## STUDY QUESTIONS
1: From the passage about Dr. Mora below, extract word for word the section running from "Doctor Mora.. and" to "the same thing.".
2: Summarize the passage about Dr. Mora in two sentences.

## GIVEN PASSAGE
Doctor Mora.. and Santa Anna… and Joe Biden?
I doubt the talking heads you see on television before and after every election (or, in the US, party primary), yakking on with great authority about why candidate X did better than candidate Y ever heard of José María Servín de la Mora Díaz Madrid, aka “Dr. Mora”… but the early 19th century Mexican priest — without the aid of computer simulations, demographic breakdowns, or splashy graphics — was doing much the same thing.
Born in Guanajuato in 1794, Moro was one of any number of priests, who had joined the Church as much for its educational opportunities as any other reason. Not exactly a stickler for clerical niceties, he was a regular at local Masonic lodge meetings, and, during the War of Independence, found his role as a shepherd to his flock outside the pulpit. Unlike Morelos or Matamoros, he was a less active participant, mostly as an intellectual advisor and commentator (perhaps he was an early pundit as well… but unlike today’s pundits, usually knew what he was talking about, and had some experience in whatever he was commenting on), writing especially on the need for separating Church and State and secular education.
One forgets how “radical” a concept it was back in the 1820s, but Mexico had universal manhood suffrage at a time when even the thought of extending voting rights in the United States to all white males was considered dangerous. Stating with the 1828 Presidential election, Mora began keeping statistical data on election returns, and in two books (almost never read, or even known, today), México y sus revoluciones (1836) and Obras sueltas (1838), and in later, posthumously published papers, laid out the basics for studying or predicting any election.
Mora, although he didn’t use the terms, understood that election outcomes depend on two groups: “influencers” and “low information voters” determine outcomes. What Moro noted about the electoral successes of a General Santa Anna is applicable even day, as perhaps illustrated by the results of the recent “Super Tuesday” Democratic Primary.
Much to the amusement of all, Michael Bloomberg spent a lot of money for very little in return. Mora noted that rich people are not much concerned with which party or platform is elected… as long as they maintain their wealth and power. Of course in our day, with the expensive adverting and campaign budgets, the rich have more influence, nothing there has changed. Given the unexpectedly poor showing of Sanders and Warren, they have some say in who doesn’t win, but rich people, just running as rich people, representing the rich, go nowhere.

## SUPPLIED ENTRIES
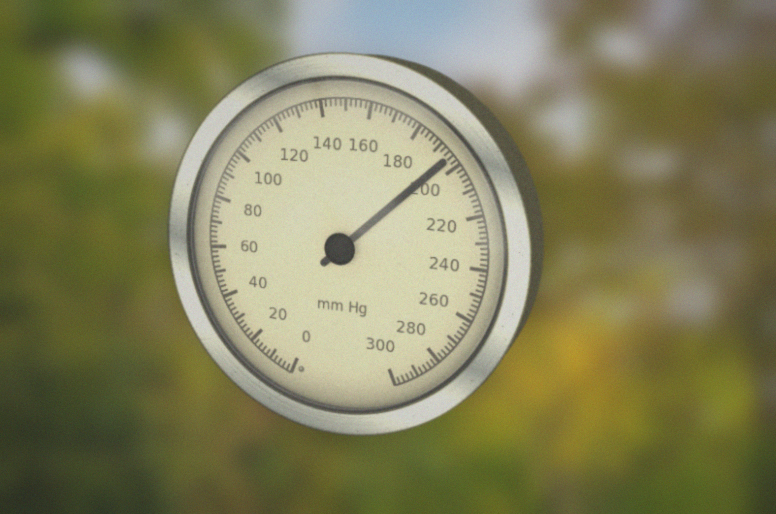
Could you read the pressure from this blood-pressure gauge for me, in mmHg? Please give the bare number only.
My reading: 196
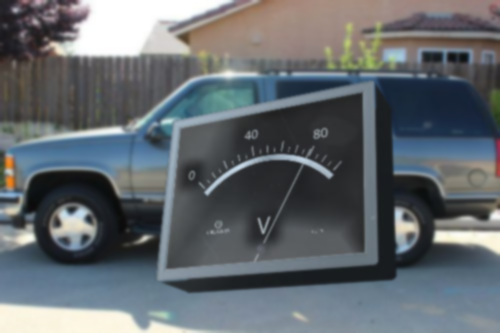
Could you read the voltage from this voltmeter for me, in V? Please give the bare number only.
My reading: 80
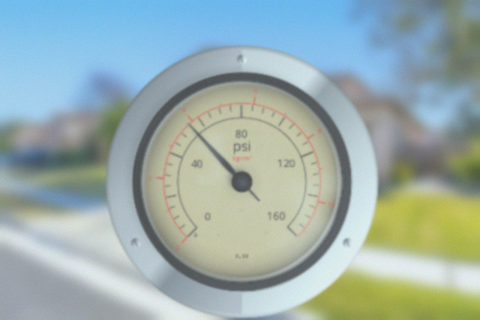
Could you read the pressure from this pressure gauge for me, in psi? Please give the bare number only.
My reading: 55
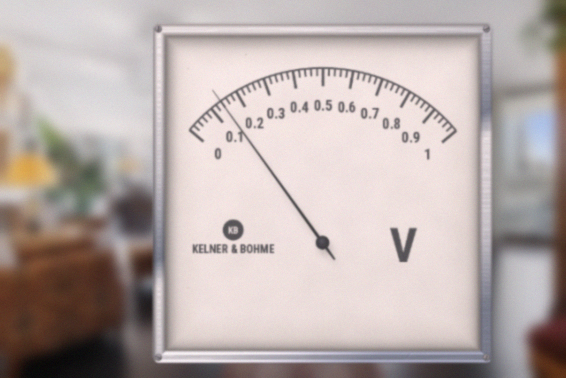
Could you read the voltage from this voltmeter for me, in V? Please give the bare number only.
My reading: 0.14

## EXERCISE RESULTS
1:
Doctor Mora.. and Santa Anna… and Joe Biden?
I doubt the talking heads you see on television before and after every election (or, in the US, party primary), yakking on with great authority about why candidate X did better than candidate Y ever heard of José María Servín de la Mora Díaz Madrid, aka “Dr. Mora”… but the early 19th century Mexican priest — without the aid of computer simulations, demographic breakdowns, or splashy graphics — was doing much the same thing.

2: José María Servín de la Mora Díaz Madrid, a Mexican priest born in Guanajuato in 1794 and known as "Dr. Mora," served during the War of Independence mostly as an intellectual advisor and commentator, writing especially on separating Church and State and on secular education. Starting with the 1828 presidential election, he kept statistical data on election returns and, in his books and later papers, laid out the basics for studying or predicting any election, observing that rich people care less about which party wins than about keeping their wealth and power.